Все… дыхание в норме, вихры кое-как приглажены, на лице — с трудом напяленная, но почти натуральная — маска расслабленной уверенности. Почти взрослый человек; умудренный жизненным опытом и знающий нечто недоступное другим. В голове, правда, шумит, как в закипающем чайнике, а спину и затылок будто накачали горячей пульсирующей жидкостью, но гримасу боли легко превратить в усталость. Этому трюку Саша научился уже давно, еще на первом году тренировок. В клубе так делали все мастера. Потому-то новички и сочиняли небылицы о неуязвимых и абсолютно нечувствительных к боли «черных поясах». Мелюзге было невдомек, что их кумиры просто умеют сохранять лицо — не более того.
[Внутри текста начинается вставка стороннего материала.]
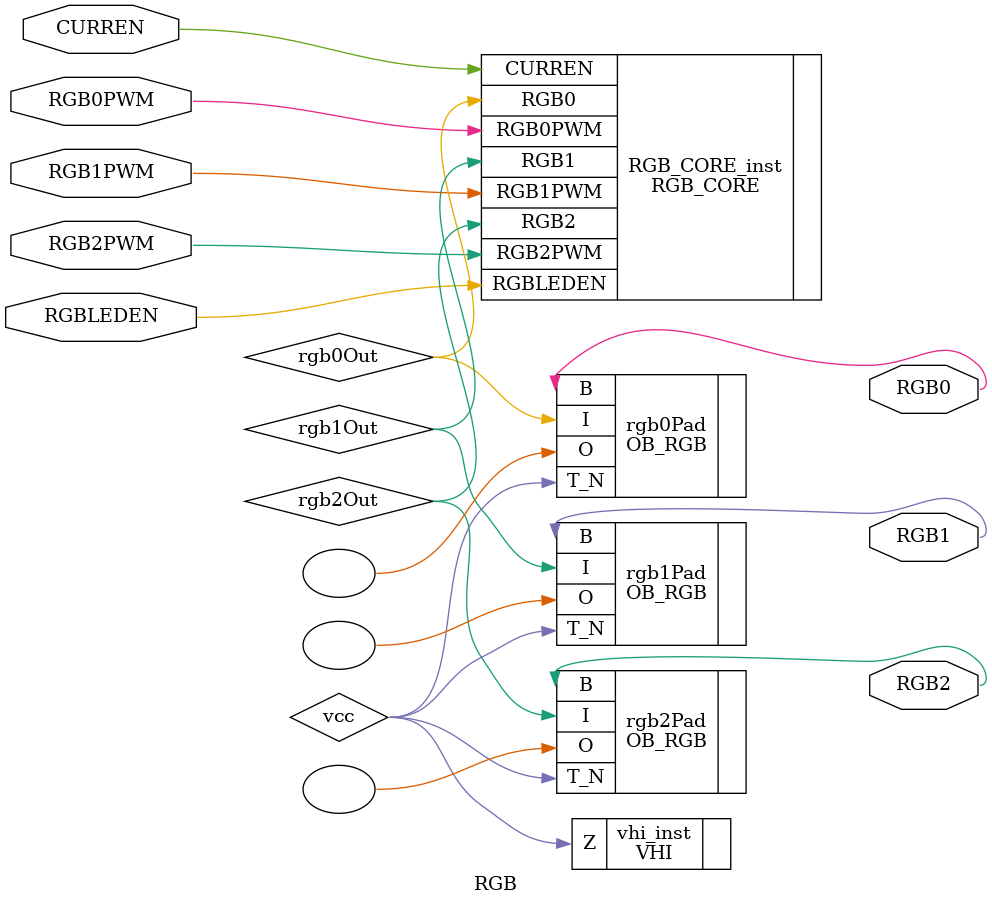
<source format=v>
`timescale 1ns/1ns
module RGB (CURREN, RGBLEDEN, RGB0PWM, RGB1PWM, RGB2PWM, RGB2, RGB1, RGB0); //synthesis syn_black_box black_box_pad_pin="RGB0" black_box_pad_pin="RGB1" black_box_pad_pid="RGB2"

    //Port Type List [Expanded Bus/Bit]
    (* \desc = "Enable reference current to IR drivers. Enabling the drivers takes 100us to reach a stable reference current value. Active high" *)
    input CURREN;
    (* \desc = "Enable the RGB driver. Active high" *)
    input RGBLEDEN;
    (* \desc = "Input data to drive RGB0 LED pin" *)
    input RGB0PWM;
    (* \desc = "Input data to drive RGB1 LED pin" *)
    input RGB1PWM;
    (* \desc = "Input data to drive RGB2 LED pin" *)
    input RGB2PWM;
    (* \desc = "RGB2 LED output" *)
    output RGB2;
    (* \desc = "RGB1 LED output" *)
    output RGB1;
    (* \desc = "RGB0 LED output" *)
    output RGB0;

    //IP Ports Tied Off for Simulation
    //Attribute List
    (* \desc = "0 = full current, 1 = half current", \otherValues = "{1}" *)
    parameter CURRENT_MODE = "0";
    (* \desc = "0b000000 = 0mA, 0b000001 = 4mA, 0b000011 = 8mA, 0b000111 = 12mA, 0b001111 = 16mA, 0b011111 = 20mA, 0b111111 = 24mA. Divide by 2 for half current mode", \otherValues = "{0b000001, 0b000011, 0b000111, 0b001111, 0b011111, 0b111111}" *)
    parameter RGB0_CURRENT = "0b000000";
    (* \desc = "0b000000 = 0mA, 0b000001 = 4mA, 0b000011 = 8mA, 0b000111 = 12mA, 0b001111 = 16mA, 0b011111 = 20mA, 0b111111 = 24mA. Divide by 2 for half current mode", \otherValues = "{0b000001, 0b000011, 0b000111, 0b001111, 0b011111, 0b111111}" *)
    parameter RGB1_CURRENT = "0b000000";
    (* \desc = "0b000000 = 0mA, 0b000001 = 4mA, 0b000011 = 8mA, 0b000111 = 12mA, 0b001111 = 16mA, 0b011111 = 20mA, 0b111111 = 24mA. Divide by 2 for half current mode", \otherValues = "{0b000001, 0b000011, 0b000111, 0b001111, 0b011111, 0b111111}" *)
    parameter RGB2_CURRENT = "0b000000";

    RGB_CORE RGB_CORE_inst(.CURREN(CURREN), .RGBLEDEN(RGBLEDEN), .RGB0PWM(RGB0PWM), .RGB1PWM(RGB1PWM), .RGB2PWM(RGB2PWM), .RGB2(rgb2Out), .RGB1(rgb1Out), .RGB0(rgb0Out));
    defparam RGB_CORE_inst.CURRENT_MODE = CURRENT_MODE;
    defparam RGB_CORE_inst.RGB0_CURRENT = RGB0_CURRENT;
    defparam RGB_CORE_inst.RGB1_CURRENT = RGB1_CURRENT;
    defparam RGB_CORE_inst.RGB2_CURRENT = RGB2_CURRENT;

    VHI vhi_inst(.Z(vcc));

    OB_RGB rgb0Pad (.T_N(vcc), .I(rgb0Out), .O(), .B(RGB0));
    OB_RGB rgb1Pad (.T_N(vcc), .I(rgb1Out), .O(), .B(RGB1));
    OB_RGB rgb2Pad (.T_N(vcc), .I(rgb2Out), .O(), .B(RGB2));

endmodule

</source>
Итак, взрослый, уверенный и немного усталый. Без зеркала сложно оценить, но вроде бы получилось. Теперь надо вразвалочку подойти к пацанам, солидно, за руку со всеми поздороваться и как бы невзначай упомянуть о сумасшедшем приключении на проспекте. Или не стоит? Не поверят же, начнут пальцы загибать, «отвечаешь, докажи…». А как доказать? Отвести их, ткнуть носом в милицейские кордоны? Нет, ноги там не будет еще неделю! Да и сил нет, до квартиры бы доползти. Значит, лучше ничего не говорить. Никому. Просто подойти, поболтать две минуты и, по-взрослому сославшись на дела, отвалить. Главное — держаться спокойно и не морщиться от боли. И вихры не приглаживать — дурацкая привычка! Проклятые вихры… и эта родинка на щеке, из-за которой лицо выглядит все еще детским. Так, все, солидно и голос погрубее: «Хай, Семен, вотс а?» — «Пивка?» — «Не-е, тренировка вечером…» — «А мы тут токинг замутили, че круче — „Смерш“ или „Токсик-три Д“…» — «Ну ты и свинтил фигуру! Нельзя их сравнивать…» И так далее.